During the month of August, the sand dollar will have had its highest gonad index, and in November and December is the time when sand dollars will spawn. Broadcast spawning is how sand dollars reproduce.

For animals like the sand dollar (an echinoderm) their main mode of reproduction is broadcast spawning. An adult sand dollar's sex cannot be determined directly by just looking at it. The only way to determine the sex of the animal is by the color of its gamete exudate. The gamete exudate is the fluid released into the water during the spawning of sand dollars. Yellow exudate will contain eggs and white exudate will contain sperm.

By completing reproduction through spawning, sand dollars will reproduce in groups which increases the chances of fertilization. Male sand dollars start spawning by releasing sperm through the accessory papillae or the gonopores. After roughly 10 minutes, spawning stops, and the sand dollar will cover itself with sand. After the male spawns, the sperm enters the female's egg, beginning fertilization.

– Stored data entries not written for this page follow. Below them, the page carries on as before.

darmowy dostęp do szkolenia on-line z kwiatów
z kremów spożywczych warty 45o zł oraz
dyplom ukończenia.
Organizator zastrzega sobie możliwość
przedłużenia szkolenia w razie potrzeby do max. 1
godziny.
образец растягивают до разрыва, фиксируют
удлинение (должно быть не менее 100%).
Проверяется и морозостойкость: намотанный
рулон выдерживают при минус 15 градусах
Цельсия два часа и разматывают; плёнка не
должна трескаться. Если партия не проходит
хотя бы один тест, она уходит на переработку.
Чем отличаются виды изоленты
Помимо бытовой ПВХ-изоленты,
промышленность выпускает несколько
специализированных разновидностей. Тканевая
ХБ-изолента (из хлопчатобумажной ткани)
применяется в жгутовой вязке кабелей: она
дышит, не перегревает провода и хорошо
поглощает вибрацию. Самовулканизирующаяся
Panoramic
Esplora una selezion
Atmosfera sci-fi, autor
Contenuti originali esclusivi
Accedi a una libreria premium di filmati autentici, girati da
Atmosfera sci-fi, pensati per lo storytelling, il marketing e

After roughly 80 minutes of fertilization, cell division will begin to occur, also known as cleavage. After cleavage, the cells become blastulae and then gastrula. During the gastrula stage, the embryo's height decreases and the width slightly increases. After the gastrula stage, the larvae will begin the pluteus stage. At this point in a sand dollar's early stages of life, it will want to feed but cannot. The sand dollar larvae will have mouths that are able to open but cannot eat.

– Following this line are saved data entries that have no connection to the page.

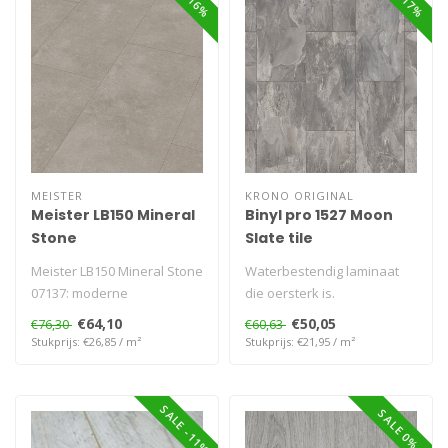
MEISTER
KRONO ORIGINAL
Meister LB150 Mineral
Binyl pro 1527 Moon
Stone
Slate tile
Meister LB150 Mineral Stone
Waterbestendig laminaat
07137: moderne
die oersterk is.
laminaatvloer met
€64,10
€50,05
€76,30
€60,63
realistische steenl..
Stukprijs: €26,85 / m²
Stukprijs: €21,95 / m²
SALE -11%
SALE 0%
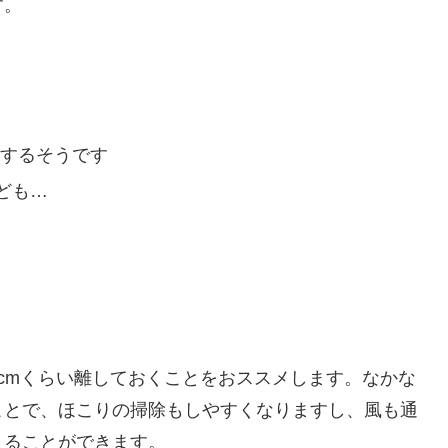
す。
殖するそうです
ども…
cmくらい離しておくことをおススメします。なかな
ことで、ほこりの掃除もしやすくなりますし、風も通
えることができます。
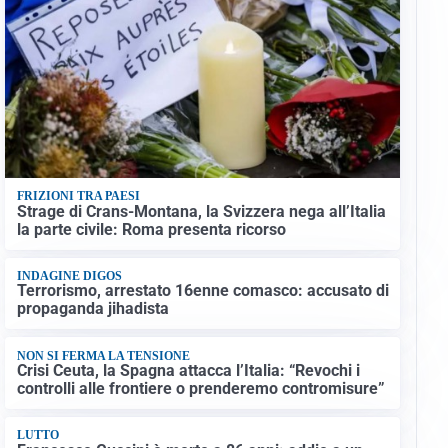
FRIZIONI TRA PAESI
Strage di Crans-Montana, la Svizzera nega all’Italia
la parte civile: Roma presenta ricorso
INDAGINE DIGOS
Terrorismo, arrestato 16enne comasco: accusato di
propaganda jihadista
NON SI FERMA LA TENSIONE
Crisi Ceuta, la Spagna attacca l’Italia: “Revochi i
controlli alle frontiere o prenderemo contromisure”
LUTTO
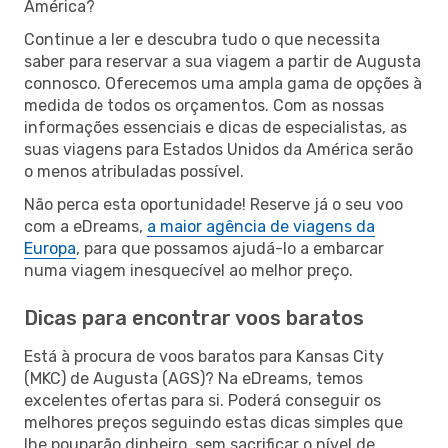
América?
Continue a ler e descubra tudo o que necessita
saber para reservar a sua viagem a partir de Augusta
connosco. Oferecemos uma ampla gama de opções à
medida de todos os orçamentos. Com as nossas
informações essenciais e dicas de especialistas, as
suas viagens para Estados Unidos da América serão
o menos atribuladas possível.
Não perca esta oportunidade! Reserve já o seu voo
com a eDreams,
a maior agência de viagens da
Europa
, para que possamos ajudá-lo a embarcar
numa viagem inesquecível ao melhor preço.
Dicas para encontrar voos baratos
Está à procura de voos baratos para Kansas City
(MKC) de Augusta (AGS)? Na eDreams, temos
excelentes ofertas para si. Poderá conseguir os
melhores preços seguindo estas dicas simples que
lhe pouparão dinheiro, sem sacrificar o nível de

Along with wanting to feed, the larvae will have three identifiable body parts: an esophagus, stomach, and intestine. Though at the beginning of the pluteus stage, the larvae cannot feed, it will feed towards the end of the stage just before metamorphosis. The larvae will push out the forming juvenile sand dollar and begin metamorphosis. For sand dollars, this stage takes about an hour and thirty minutes for the larval tissues to regress. Since the larval tissues are in regress, the sand dollar will then start to undergo resorption of these tissues. After metamorphosis, the sand dollar will start to become a juvenile, developing a skeleton, teeth, and will begin to be able to feed themselves.